Die Spielwelt präsentiert sich hierbei komplett offen, was jedoch auch für die Story gilt. Wer eine straffe Hauptgeschichte sucht, wird diese nur sehr schwer finden. Dafür warten aber an nahezu jeder Ecke Personen, die euch gerne mit Aufgaben versorgen möchten. Die Aufgaben sind hierbei allesamt recht unterschiedlich und sorgen dafür, dass man die Spielwelt nach und nach kennenlernt. Mal soll man einige Monster töten, ein anderes Mal dabei helfen, Gegenstände zu suchen oder aber wird mit Lieferaufträgen losgeschickt. Diese Aufgaben muss man jedoch nicht alleine erfüllen, sondern kann einige Vasallen als Unterstützung anheuern.

 

Die Vasallen stammen aus einer Art Parallelwelt, welche man nur über sogenannte Rift-Steine erreichen kann. Insgesamt drei Vasallen könnt ihr in dieser Welt gleichzeitig anheuern, wobei einer davon ein „Hauptvasalle“ ist, welchen ihr sogar im Editor optisch euren Wünschen anpassen dürft. Durch einige abschließende Fragen wird das Verhalten des Hauptvasallen angepasst. Während der Hauptvasalle mit euch zusammen auflevelt, gilt dies für die restlichen Vasallen, die ihr angeheuert habt, nicht. Somit werdet ihr regelmäßig in die Parallelwelt reisen und euch mit Vasallen „ausstatten“, die zu eurem eigenen Level passen. Möchtet ihr Vasallen mitnehmen, die stärker sind als ihr, müsst ihr hierfür hart erarbeitete Riftpunkte investieren. Begnügt ihr euch mit gleichstarken und schwächeren, bekommt ihr sie umsonst.

 

Bei den Vasallen gibt es alle möglichen Klassen, die euch im Kampf unterstützen werden. Sehr schön hierbei ist, dass die Vasallen, die über Heilfähigkeiten verfügen, ihren Job ordentlich erledigen. In vielen Spielen, in denen der Hauptcharakter von NPCs geheilt wird, klappt dies ja eher suboptimal, in Dragon’s Dogma könnt ihr euer Leben aber ruhig in die Hände von heilbegabten Vasallen legen.
Im Endeffekt solltet ihr eure Gruppe ordentlich mischen und darauf achten, dass sie z.B. nicht nur aus Zauberern besteht. Sorgt dafür, dass ihr beispielweise einen Heiler, einen Fernkämpfer und einen Magier habt, wenn ihr selbst Nahkämpfer seid, schon habt ihr eine ausgewogene Gruppe an eurer Seite. Es gibt natürlich auch Gegner, bei denen ihr andere Gruppenkombinationen austesten solltet. Spätestens dann, wenn ihr mit einer bestimmten Kombination keine Chance gegen einen Gegner habt, werdet ihr recht schnell lernen, wann ihr welchen Vasallen mitnehmen solltet.

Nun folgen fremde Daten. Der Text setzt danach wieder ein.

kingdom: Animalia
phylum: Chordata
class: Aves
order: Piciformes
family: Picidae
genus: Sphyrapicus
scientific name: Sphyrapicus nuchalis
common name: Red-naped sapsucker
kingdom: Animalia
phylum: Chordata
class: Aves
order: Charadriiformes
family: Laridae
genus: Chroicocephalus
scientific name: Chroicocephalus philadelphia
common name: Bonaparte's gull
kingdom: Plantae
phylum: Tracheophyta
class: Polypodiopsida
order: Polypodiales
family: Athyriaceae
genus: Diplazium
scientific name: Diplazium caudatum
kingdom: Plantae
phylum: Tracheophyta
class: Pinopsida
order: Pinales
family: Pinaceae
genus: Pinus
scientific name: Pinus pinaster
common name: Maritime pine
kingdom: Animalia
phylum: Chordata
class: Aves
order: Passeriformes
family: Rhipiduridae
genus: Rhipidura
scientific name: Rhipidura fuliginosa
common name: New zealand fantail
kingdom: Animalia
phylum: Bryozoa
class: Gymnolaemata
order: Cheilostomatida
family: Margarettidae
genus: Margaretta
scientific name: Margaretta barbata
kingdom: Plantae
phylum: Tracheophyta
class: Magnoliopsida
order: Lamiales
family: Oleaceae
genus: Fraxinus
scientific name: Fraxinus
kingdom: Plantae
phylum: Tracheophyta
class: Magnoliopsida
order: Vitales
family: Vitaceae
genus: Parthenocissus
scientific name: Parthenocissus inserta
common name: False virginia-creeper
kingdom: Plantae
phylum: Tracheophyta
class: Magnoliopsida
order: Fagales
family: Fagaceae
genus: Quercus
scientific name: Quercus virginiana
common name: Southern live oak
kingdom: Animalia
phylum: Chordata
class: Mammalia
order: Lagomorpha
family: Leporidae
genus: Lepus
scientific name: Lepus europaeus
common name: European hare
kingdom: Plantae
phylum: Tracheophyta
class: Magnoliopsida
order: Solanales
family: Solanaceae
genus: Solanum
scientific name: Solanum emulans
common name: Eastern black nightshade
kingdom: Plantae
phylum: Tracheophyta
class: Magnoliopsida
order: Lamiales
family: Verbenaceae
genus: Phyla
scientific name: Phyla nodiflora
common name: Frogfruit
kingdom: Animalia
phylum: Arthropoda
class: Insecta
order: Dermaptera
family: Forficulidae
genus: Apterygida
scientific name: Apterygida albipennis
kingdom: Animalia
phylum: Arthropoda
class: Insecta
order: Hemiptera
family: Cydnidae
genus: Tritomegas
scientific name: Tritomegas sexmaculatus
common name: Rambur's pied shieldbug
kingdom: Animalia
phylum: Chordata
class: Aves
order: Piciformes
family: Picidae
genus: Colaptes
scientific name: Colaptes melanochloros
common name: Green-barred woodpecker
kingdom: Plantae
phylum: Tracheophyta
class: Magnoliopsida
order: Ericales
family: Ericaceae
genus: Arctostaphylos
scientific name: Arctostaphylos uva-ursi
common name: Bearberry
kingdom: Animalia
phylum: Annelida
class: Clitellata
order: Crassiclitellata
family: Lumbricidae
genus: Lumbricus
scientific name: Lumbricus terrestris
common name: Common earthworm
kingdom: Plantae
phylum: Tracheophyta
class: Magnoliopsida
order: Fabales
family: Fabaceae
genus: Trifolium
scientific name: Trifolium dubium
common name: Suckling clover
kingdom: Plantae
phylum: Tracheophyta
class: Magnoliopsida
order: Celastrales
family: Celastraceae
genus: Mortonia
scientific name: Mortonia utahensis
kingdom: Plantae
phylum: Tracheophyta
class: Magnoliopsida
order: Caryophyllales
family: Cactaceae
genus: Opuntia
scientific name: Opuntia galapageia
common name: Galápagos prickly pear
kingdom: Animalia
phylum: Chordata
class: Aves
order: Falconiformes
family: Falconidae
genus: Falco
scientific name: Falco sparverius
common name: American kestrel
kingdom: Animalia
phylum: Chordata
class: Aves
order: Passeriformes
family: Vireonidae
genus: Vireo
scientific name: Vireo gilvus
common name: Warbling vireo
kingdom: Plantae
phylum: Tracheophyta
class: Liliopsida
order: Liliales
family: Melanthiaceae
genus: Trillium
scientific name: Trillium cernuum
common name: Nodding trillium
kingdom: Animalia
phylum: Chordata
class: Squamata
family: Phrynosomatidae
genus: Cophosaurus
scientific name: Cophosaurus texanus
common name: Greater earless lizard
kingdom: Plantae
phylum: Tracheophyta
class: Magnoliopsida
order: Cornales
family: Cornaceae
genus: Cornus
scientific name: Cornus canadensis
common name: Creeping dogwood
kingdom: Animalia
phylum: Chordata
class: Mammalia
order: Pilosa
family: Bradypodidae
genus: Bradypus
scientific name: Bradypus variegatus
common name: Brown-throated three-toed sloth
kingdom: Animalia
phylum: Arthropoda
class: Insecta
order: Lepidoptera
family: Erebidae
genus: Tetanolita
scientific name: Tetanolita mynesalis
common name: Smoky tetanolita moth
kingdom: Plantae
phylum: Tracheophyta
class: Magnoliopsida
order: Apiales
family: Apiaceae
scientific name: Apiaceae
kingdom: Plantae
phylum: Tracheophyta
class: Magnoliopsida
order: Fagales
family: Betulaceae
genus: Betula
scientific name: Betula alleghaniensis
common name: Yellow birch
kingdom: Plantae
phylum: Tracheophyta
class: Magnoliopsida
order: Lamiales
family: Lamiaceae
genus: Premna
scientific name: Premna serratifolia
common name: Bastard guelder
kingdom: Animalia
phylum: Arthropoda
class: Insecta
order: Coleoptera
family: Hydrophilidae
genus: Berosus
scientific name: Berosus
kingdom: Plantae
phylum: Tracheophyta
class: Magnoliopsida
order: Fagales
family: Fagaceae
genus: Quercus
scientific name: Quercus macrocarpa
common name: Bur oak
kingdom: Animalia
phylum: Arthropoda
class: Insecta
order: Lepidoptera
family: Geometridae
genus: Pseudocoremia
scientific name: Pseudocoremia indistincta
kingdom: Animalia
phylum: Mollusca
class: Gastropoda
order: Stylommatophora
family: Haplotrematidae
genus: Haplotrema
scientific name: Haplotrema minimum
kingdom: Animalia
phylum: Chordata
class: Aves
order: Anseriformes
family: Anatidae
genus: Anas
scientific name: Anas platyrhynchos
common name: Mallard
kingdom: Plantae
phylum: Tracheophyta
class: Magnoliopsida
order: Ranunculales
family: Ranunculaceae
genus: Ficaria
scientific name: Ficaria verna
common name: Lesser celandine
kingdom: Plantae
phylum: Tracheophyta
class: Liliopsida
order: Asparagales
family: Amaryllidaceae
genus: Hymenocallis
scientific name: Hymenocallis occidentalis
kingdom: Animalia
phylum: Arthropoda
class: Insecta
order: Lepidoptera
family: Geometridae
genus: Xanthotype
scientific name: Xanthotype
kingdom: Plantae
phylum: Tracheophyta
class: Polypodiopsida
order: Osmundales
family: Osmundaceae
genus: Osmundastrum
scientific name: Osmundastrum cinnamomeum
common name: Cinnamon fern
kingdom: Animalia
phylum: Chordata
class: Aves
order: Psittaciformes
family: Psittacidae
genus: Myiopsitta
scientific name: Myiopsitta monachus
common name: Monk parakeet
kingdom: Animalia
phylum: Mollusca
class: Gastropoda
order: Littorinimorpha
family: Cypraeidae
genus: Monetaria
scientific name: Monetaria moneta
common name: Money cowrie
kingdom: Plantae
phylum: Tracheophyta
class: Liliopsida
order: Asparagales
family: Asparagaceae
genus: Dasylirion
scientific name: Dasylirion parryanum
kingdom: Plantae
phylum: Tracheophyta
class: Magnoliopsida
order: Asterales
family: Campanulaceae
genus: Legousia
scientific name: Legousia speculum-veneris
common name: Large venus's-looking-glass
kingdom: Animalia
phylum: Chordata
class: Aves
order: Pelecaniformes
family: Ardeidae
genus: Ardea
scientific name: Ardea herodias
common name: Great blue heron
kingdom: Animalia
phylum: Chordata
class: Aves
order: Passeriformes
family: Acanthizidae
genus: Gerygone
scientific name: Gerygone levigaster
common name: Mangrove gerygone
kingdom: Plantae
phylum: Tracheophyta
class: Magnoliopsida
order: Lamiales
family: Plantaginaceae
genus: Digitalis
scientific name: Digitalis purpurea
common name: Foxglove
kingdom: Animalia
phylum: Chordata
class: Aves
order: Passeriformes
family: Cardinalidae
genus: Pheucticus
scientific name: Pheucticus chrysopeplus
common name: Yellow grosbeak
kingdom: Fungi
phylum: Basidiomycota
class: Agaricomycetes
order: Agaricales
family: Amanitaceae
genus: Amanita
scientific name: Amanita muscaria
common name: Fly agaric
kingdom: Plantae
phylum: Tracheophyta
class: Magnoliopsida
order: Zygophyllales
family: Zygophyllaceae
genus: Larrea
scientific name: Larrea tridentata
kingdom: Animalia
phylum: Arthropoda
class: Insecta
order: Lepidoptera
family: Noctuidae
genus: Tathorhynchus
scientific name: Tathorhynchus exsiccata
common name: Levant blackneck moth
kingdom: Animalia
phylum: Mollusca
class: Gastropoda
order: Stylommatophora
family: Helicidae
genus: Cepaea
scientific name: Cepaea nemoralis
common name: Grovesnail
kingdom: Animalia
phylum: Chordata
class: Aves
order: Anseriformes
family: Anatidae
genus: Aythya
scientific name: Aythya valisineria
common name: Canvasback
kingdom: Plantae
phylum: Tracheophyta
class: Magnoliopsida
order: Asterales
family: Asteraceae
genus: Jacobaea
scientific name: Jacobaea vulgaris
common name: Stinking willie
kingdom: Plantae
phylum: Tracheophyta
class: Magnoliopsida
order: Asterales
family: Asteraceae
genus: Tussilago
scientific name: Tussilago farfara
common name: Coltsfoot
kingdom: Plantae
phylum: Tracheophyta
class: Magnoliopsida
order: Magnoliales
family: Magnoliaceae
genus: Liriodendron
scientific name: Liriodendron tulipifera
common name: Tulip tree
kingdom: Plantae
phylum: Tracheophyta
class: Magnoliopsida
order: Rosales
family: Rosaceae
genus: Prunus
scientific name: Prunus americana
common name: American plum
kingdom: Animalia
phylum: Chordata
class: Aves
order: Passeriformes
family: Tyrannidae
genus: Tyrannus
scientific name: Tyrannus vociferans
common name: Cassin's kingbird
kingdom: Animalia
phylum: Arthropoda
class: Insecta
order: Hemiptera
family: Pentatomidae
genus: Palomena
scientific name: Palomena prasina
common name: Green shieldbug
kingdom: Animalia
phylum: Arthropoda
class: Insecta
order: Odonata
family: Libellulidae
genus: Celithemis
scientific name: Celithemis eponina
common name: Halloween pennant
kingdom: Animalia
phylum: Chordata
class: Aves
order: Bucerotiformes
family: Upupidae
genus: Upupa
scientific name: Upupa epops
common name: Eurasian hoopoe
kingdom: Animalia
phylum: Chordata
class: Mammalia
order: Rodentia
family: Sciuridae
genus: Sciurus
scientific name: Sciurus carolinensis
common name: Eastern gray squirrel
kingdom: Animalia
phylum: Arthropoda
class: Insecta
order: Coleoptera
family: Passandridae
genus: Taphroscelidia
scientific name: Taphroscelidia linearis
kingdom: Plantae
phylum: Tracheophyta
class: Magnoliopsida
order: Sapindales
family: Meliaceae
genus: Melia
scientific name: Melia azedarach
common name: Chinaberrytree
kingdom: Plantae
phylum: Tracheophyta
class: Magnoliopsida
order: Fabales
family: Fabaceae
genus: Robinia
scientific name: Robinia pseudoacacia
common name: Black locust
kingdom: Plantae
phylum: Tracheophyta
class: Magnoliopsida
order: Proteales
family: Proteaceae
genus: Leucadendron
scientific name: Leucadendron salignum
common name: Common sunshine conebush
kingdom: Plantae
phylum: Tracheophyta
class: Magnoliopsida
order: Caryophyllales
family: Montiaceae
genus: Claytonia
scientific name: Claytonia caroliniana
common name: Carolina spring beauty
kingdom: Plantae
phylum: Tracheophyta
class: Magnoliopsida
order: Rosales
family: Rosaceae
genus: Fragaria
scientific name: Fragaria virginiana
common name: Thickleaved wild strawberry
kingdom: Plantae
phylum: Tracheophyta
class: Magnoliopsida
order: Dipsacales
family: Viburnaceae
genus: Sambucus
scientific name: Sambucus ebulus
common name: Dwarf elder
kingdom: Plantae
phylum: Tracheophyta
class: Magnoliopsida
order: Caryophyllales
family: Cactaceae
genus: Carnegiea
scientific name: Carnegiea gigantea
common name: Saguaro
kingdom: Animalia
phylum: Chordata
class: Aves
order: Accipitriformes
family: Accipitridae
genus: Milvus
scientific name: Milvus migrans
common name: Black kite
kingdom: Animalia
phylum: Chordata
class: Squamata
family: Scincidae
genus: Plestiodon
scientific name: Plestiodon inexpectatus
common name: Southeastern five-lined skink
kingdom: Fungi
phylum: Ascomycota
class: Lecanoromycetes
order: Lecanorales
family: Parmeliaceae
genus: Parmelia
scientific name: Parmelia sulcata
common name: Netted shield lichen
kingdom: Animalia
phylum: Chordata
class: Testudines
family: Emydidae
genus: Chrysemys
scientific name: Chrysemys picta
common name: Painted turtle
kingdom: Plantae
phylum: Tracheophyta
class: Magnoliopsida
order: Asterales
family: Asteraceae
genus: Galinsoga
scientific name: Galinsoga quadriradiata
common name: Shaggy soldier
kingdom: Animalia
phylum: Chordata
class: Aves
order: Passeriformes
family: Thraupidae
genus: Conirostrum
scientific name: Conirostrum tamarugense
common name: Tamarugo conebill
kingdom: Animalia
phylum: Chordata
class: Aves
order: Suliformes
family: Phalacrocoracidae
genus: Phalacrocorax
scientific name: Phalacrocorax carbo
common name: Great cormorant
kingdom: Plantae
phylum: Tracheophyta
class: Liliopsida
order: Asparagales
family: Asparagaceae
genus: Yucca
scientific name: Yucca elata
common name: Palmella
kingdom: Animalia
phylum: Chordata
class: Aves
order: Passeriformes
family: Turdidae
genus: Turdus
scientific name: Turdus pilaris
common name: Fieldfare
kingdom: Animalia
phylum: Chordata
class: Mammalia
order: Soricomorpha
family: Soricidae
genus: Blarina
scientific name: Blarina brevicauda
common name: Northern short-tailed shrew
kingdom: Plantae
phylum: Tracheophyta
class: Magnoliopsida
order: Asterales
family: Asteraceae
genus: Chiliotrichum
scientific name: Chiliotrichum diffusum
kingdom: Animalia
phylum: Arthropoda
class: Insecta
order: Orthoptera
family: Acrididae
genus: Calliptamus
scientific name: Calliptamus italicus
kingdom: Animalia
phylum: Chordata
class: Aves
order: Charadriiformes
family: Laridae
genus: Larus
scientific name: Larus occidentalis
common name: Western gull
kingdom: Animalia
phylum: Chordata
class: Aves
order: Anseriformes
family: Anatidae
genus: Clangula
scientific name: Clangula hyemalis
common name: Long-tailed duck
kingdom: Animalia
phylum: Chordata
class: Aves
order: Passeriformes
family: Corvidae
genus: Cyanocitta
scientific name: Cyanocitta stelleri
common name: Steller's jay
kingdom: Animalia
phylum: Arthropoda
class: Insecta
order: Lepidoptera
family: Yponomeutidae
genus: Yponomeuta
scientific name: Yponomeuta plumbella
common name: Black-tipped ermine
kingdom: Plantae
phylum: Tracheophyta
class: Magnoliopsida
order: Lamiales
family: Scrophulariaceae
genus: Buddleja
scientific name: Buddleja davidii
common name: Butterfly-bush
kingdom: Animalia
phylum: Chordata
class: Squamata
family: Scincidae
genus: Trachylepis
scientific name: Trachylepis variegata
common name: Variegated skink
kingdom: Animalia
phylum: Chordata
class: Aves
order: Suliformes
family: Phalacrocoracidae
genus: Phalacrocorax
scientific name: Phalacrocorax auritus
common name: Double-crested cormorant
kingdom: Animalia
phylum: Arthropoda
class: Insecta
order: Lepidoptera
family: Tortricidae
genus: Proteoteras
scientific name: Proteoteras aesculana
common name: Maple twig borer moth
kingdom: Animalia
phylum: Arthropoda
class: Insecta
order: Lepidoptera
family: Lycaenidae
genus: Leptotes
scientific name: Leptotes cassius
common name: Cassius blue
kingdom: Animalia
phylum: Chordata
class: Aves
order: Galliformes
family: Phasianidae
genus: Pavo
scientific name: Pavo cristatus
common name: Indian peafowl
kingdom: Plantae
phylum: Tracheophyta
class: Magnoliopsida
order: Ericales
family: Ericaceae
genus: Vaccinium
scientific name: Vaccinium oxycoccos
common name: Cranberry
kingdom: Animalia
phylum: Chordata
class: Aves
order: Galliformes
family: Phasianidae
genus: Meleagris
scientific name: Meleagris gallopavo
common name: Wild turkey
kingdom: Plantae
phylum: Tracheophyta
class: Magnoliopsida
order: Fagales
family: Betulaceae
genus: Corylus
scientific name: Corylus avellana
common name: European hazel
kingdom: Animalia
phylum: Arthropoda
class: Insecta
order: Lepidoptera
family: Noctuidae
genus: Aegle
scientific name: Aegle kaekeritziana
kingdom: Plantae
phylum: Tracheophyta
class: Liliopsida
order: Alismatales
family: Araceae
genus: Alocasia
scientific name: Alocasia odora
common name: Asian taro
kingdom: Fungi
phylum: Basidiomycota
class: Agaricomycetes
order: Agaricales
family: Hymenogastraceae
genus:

Die Vasallen sind jedoch nicht nur als Unterstützung im Kampf mit euch unterwegs. Sie sammeln Heilkräuter und bauen Erze ab und halten Ausschau nach Upgrade-Materialien für eure Rüstungen und Waffen. Stirbt ein Nebenvasalle im Kampf, wird er euch prompt verlassen. Die Items, die er zu dieser Zeit im Inventar hatte, gehen jedoch nicht verloren, sondern werden in eurem Lager gesammelt. Daher ist es kein Problem, wenn ihr den Nebenvasallen nicht alle fünf Minuten das Inventar ausräumt.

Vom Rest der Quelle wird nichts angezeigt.